De heer Van Baarle (DENK):

De heer Mulder wijdt een groot gedeelte van zijn bijdrage aan kosten: aan kosten van uitkeringen, aan kosten als het gaat om de uitvoering. Ik wil gewoon heel even goed begrijpen waar de PVV staat, ook gezien het hoofdlijnenakkoord dat is gesloten. Is de financiële overweging, namelijk het bedrag dat we als Nederlandse regering uiteindelijk moeten betalen om recht te doen aan het leed van de ouders, een overweging voor de PVV? Of vindt de PVV dat recht doen aan de ouders voorop moet staan? Waar ligt de balans voor de PVV?

De heer Edgar Mulder (PVV):

Ja, je moet recht doen aan wat er gebeurd is. Dat betekent ... Daar zijn we nu een aantal jaren mee bezig. Dat is schandalig lang; het had heel anders en beter gemoeten. Maar daar staat nu in totaal 10 miljard voor klaar. Iedereen maakt rekensommetjes. Als je daar die rekensommetjes op toepast, dan moet dat ruim voldoende zijn.

De heer Van Baarle (DENK):

Dat is natuurlijk iets wat de praktijk in de komende tijd moet uitwijzen. De vraag aan de PVV is als volgt. Als de komende tijd blijkt dat er meer nodig is om recht te doen aan het verschrikkelijke leed dat de Nederlandse overheid heeft aangericht, is het volgens de PVV dan ook noodzakelijk dat de Nederlandse regering zegt: ja, wij gaan daar recht aan doen en wij gaan daar dan ook meer geld voor vrijmaken? Of zegt de PVV: hand op de knip, dit is het, en als het noodzakelijk is omdat er meer nodig is, dan gaan we mensen maar minder geven? Is wat de PVV hier zegt: het blijft bij dit bedrag en er komt niks extra's als er meer nodig is om ouders recht te doen?

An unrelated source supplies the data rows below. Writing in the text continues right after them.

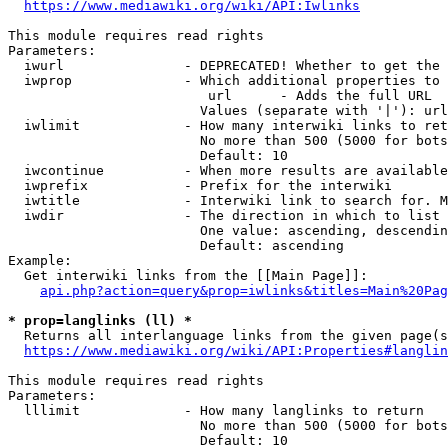
https://www.mediawiki.org/wiki/API:Iwlinks
This module requires read rights

Parameters:

  iwurl               - DEPRECATED! Whether to get the 
  iwprop              - Which additional properties to 
                         url      - Adds the full URL

                        Values (separate with '|'): url

  iwlimit             - How many interwiki links to ret
                        No more than 500 (5000 for bots
                        Default: 10

  iwcontinue          - When more results are available
  iwprefix            - Prefix for the interwiki

  iwtitle             - Interwiki link to search for. M
  iwdir               - The direction in which to list

                        One value: ascending, descendin
                        Default: ascending

Example:

  Get interwiki links from the [[Main Page]]:

api.php?action=query&prop=iwlinks&titles=Main%20Pag
* prop=langlinks (ll) *
  Returns all interlanguage links from the given page(s
https://www.mediawiki.org/wiki/API:Properties#langlin
This module requires read rights

Parameters:

  lllimit             - How many langlinks to return

                        No more than 500 (5000 for bots
                        Default: 10
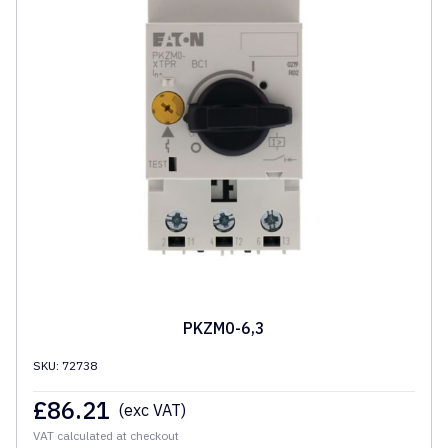
PKZM0-6,3
SKU: 72738
£
86.21
(exc VAT)
VAT calculated at checkout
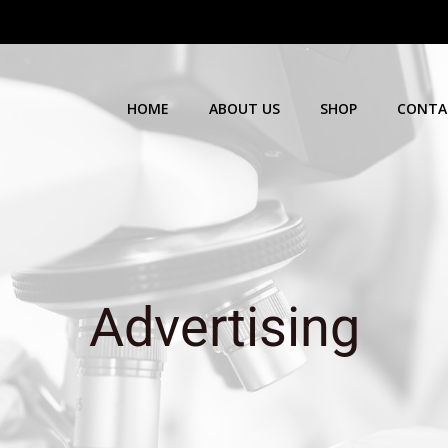
HOME
ABOUT US
SHOP
CONTA
Advertising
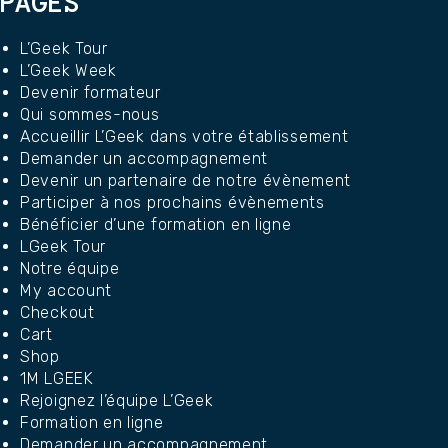
PAGES
L’Geek Tour
L’Geek Week
Devenir formateur
Qui sommes-nous
Accueillir L’Geek dans votre établissement
Demander un accompagnement
Devenir un partenaire de notre évènement
Participer à nos prochains évènements
Bénéficier d’une formation en ligne
LGeek Tour
Notre équipe
My account
Checkout
Cart
Shop
1M LGEEK
Rejoignez l’équipe L’Geek
Formation en ligne
Demander un accompagnement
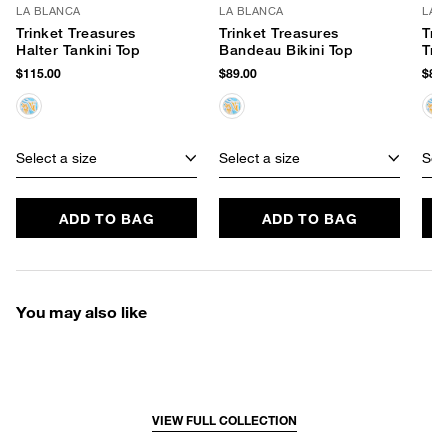
LA BLANCA
LA BLANCA
LA 
Trinket Treasures
Trinket Treasures
Tri
Halter Tankini Top
Bandeau Bikini Top
Tri
$115.00
$89.00
$85.
Select a size
Select a size
Sele
ADD TO BAG
ADD TO BAG
You may also like
VIEW FULL COLLECTION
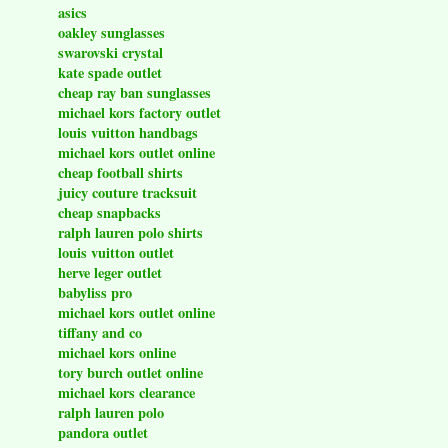
asics
oakley sunglasses
swarovski crystal
kate spade outlet
cheap ray ban sunglasses
michael kors factory outlet
louis vuitton handbags
michael kors outlet online
cheap football shirts
juicy couture tracksuit
cheap snapbacks
ralph lauren polo shirts
louis vuitton outlet
herve leger outlet
babyliss pro
michael kors outlet online
tiffany and co
michael kors online
tory burch outlet online
michael kors clearance
ralph lauren polo
pandora outlet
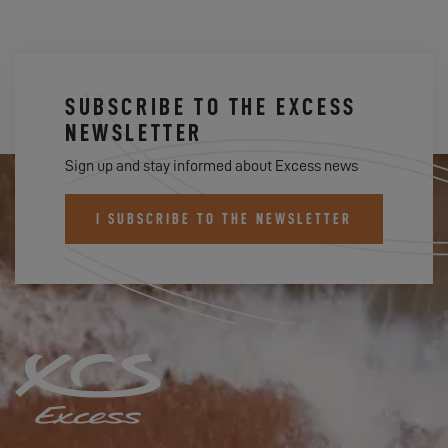
SUBSCRIBE TO THE EXCESS
NEWSLETTER
Sign up and stay informed about Excess news
I SUBSCRIBE TO THE NEWSLETTER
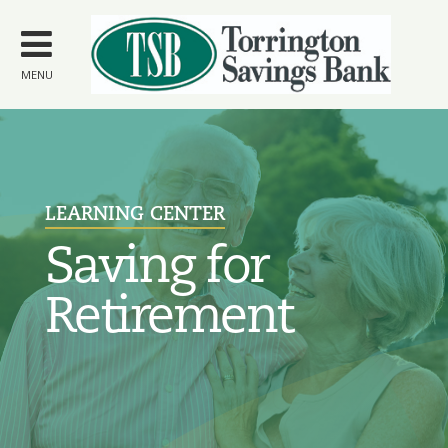
Skip to
main
content
MENU
LEARNING CENTER
Saving for
Retirement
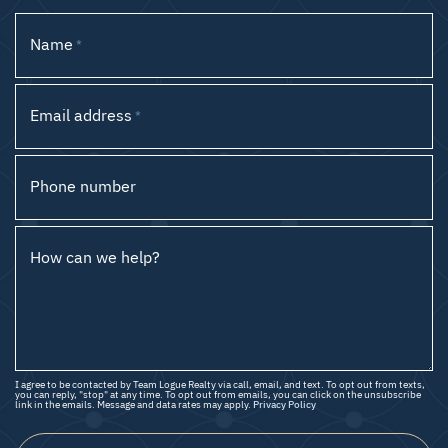
Name
*
Email address
*
Phone number
How can we help?
I agree to be contacted by Team Logue Realty via call, email, and text. To opt out from texts,
you can reply, "stop" at any time. To opt out from emails, you can click on the unsubscribe
link in the emails. Message and data rates may apply.
Privacy Policy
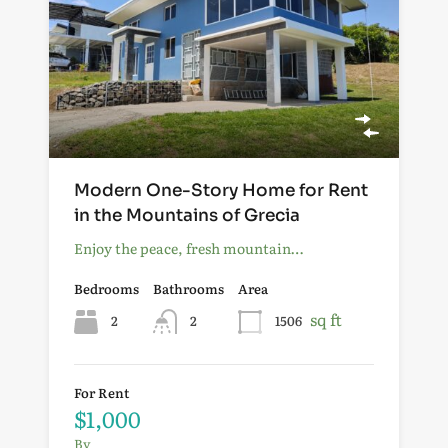
Modern One-Story Home for Rent
in the Mountains of Grecia
Enjoy the peace, fresh mountain…
Bedrooms
Bathrooms
Area
sq ft
2
2
1506
For Rent
$1,000
By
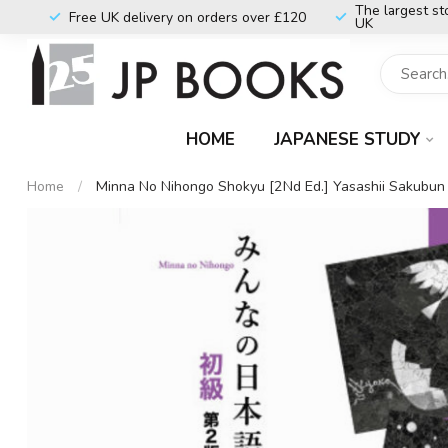
The largest st
Free UK delivery on orders over £120
UK
HOME
JAPANESE STUDY
Home
/
Minna No Nihongo Shokyu [2Nd Ed.] Yasashii Sakubun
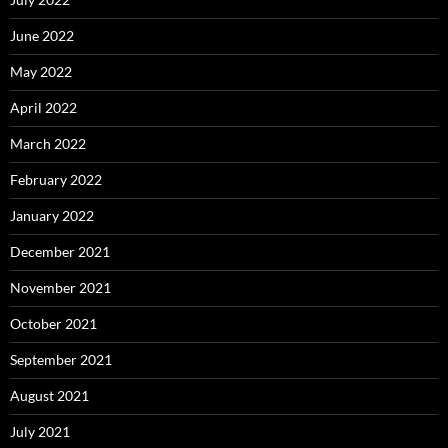
June 2022
May 2022
April 2022
March 2022
February 2022
January 2022
December 2021
November 2021
October 2021
September 2021
August 2021
July 2021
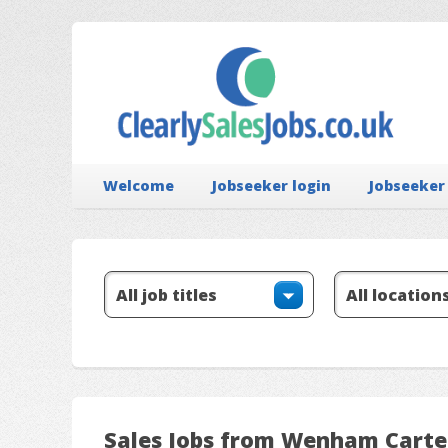
Welcome
Jobseeker login
Jobseeker
Sales Jobs from Wenham Carte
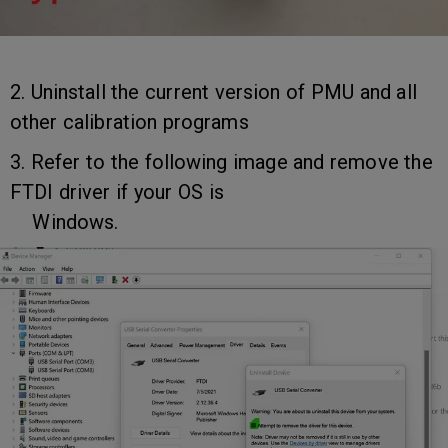
2. Uninstall the current version of PMU and all
other calibration programs
3. Refer to the following image and remove the
FTDI driver if your OS is
Windows.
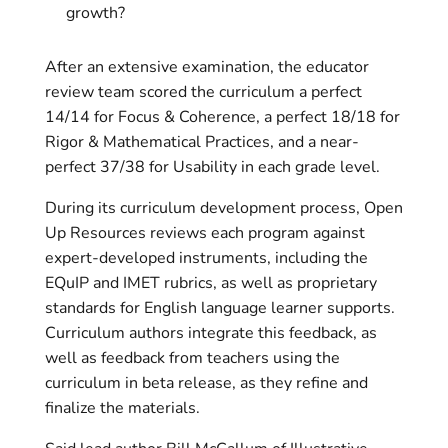
growth?
After an extensive examination, the educator
review team scored the curriculum a perfect
14/14 for Focus & Coherence, a perfect 18/18 for
Rigor & Mathematical Practices, and a near-
perfect 37/38 for Usability in each grade level.
During its curriculum development process, Open
Up Resources reviews each program against
expert-developed instruments, including the
EQuIP and IMET rubrics, as well as proprietary
standards for English language learner supports.
Curriculum authors integrate this feedback, as
well as feedback from teachers using the
curriculum in beta release, as they refine and
finalize the materials.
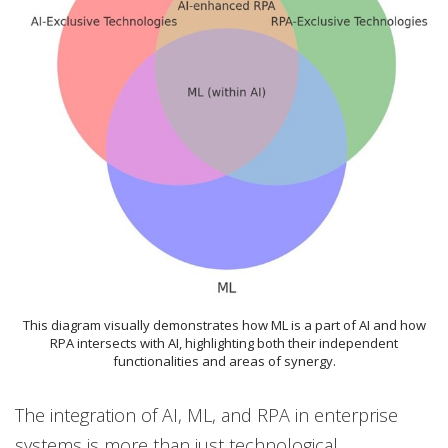
This diagram visually demonstrates how ML is a part of AI and how
RPA intersects with AI, highlighting both their independent
functionalities and areas of synergy.
The integration of AI, ML, and RPA in enterprise
systems is more than just technological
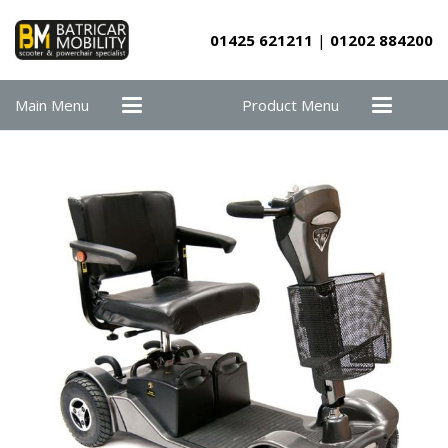
01425 621211
|
01202 884200
Main Menu
Product Menu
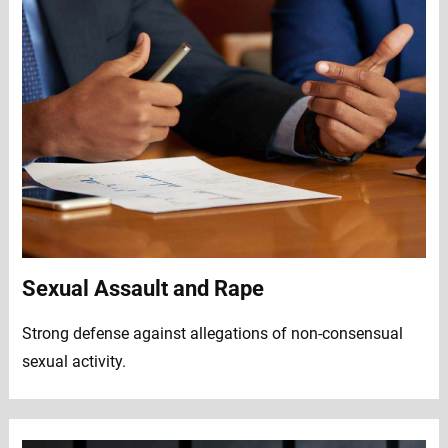
Sexual Assault and Rape
Strong defense against allegations of non-consensual
sexual activity.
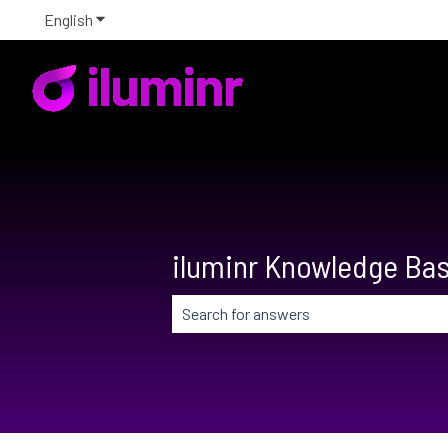
English
Show submenu for translations
iluminr Knowledge Ba
There are no suggestions because the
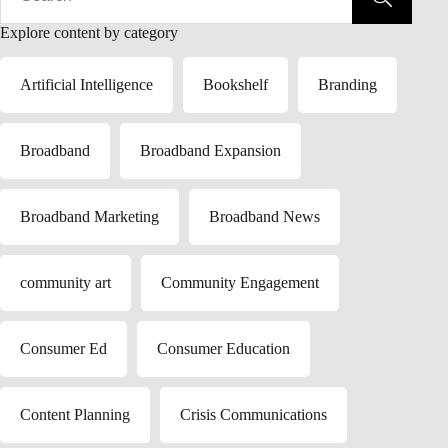
Explore content by category
Artificial Intelligence
Bookshelf
Branding
Broadband
Broadband Expansion
Broadband Marketing
Broadband News
community art
Community Engagement
Consumer Ed
Consumer Education
Content Planning
Crisis Communications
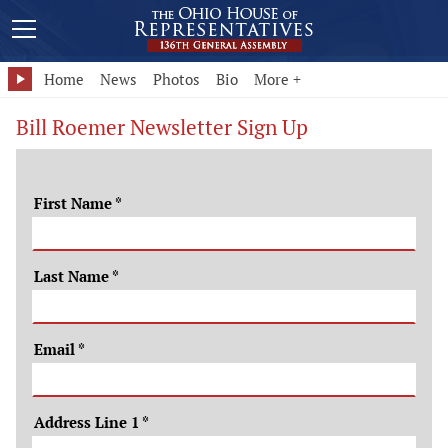
Home
News
Photos
Bio
More +
Bill Roemer Newsletter Sign Up
First Name
*
Last Name
*
Email
*
Address Line 1
*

De heer Edgar Mulder (PVV):

Je kan een hoop zeggen van een bedrag van 10 miljard, maar het is niet de hand op de knip.

De voorzitter:

Dank u wel. Tot zover de eerste termijn van de Kamer.

De beraadslaging wordt geschorst.

De voorzitter:

Ik schors tot 13.30 uur. Let op, dan beginnen we eerst met stemmingen. Dus om 13.30 uur gaan we stemmen en daarna gaan we luisteren naar de beide bewindspersonen.

De vergadering wordt van 12.41 uur tot 13.31 uur geschorst.